§ **About this exercise**: The output is the lines below from the one with "LinuxPolska Sp. z" through the one with "Linux Polska Website", both included, printed exactly and with no other line.

§ **Data records**:
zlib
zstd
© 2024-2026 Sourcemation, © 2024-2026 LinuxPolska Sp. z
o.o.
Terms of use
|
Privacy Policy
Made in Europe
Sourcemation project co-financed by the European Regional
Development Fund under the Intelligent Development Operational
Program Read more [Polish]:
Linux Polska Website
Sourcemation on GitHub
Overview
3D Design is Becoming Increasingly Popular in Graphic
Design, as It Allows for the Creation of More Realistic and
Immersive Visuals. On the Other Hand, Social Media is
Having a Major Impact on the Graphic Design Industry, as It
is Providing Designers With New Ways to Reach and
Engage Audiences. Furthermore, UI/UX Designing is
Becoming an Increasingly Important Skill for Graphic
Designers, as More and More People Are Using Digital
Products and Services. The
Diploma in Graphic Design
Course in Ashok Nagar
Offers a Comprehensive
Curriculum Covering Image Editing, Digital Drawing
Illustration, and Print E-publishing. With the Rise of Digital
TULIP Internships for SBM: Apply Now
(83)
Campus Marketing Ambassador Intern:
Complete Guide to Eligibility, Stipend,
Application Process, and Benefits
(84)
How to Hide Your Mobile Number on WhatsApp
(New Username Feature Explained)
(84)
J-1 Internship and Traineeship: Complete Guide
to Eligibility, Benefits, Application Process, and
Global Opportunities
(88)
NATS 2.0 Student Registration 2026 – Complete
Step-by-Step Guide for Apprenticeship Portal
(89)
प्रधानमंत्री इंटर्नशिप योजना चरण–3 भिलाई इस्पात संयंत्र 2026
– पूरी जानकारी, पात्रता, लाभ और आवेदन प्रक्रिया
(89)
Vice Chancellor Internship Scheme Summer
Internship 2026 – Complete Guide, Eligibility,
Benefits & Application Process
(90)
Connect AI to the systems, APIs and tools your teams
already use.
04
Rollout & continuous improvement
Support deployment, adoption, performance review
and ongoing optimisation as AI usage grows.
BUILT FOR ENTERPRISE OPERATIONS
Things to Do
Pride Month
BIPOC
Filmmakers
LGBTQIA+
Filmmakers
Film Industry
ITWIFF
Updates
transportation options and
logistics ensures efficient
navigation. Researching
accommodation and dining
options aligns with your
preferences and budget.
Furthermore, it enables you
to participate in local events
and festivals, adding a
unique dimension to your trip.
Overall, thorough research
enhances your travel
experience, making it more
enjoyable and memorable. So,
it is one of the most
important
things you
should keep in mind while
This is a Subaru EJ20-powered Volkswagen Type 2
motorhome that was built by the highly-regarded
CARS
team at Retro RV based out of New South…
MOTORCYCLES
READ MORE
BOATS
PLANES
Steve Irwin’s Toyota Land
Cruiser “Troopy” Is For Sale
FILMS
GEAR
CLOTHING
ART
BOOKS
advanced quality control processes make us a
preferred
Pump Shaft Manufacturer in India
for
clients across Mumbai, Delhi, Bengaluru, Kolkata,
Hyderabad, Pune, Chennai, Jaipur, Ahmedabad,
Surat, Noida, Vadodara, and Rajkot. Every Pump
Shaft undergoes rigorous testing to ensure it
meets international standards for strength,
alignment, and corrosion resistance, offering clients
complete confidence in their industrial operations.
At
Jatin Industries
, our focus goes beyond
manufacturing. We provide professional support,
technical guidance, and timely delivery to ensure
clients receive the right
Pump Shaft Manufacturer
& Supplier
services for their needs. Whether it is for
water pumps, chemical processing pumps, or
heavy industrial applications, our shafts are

§ **Expected answer**:
© 2024-2026 Sourcemation, © 2024-2026 LinuxPolska Sp. z
o.o.
Terms of use
|
Privacy Policy
Made in Europe
Sourcemation project co-financed by the European Regional
Development Fund under the Intelligent Development Operational
Program Read more [Polish]:
Linux Polska Website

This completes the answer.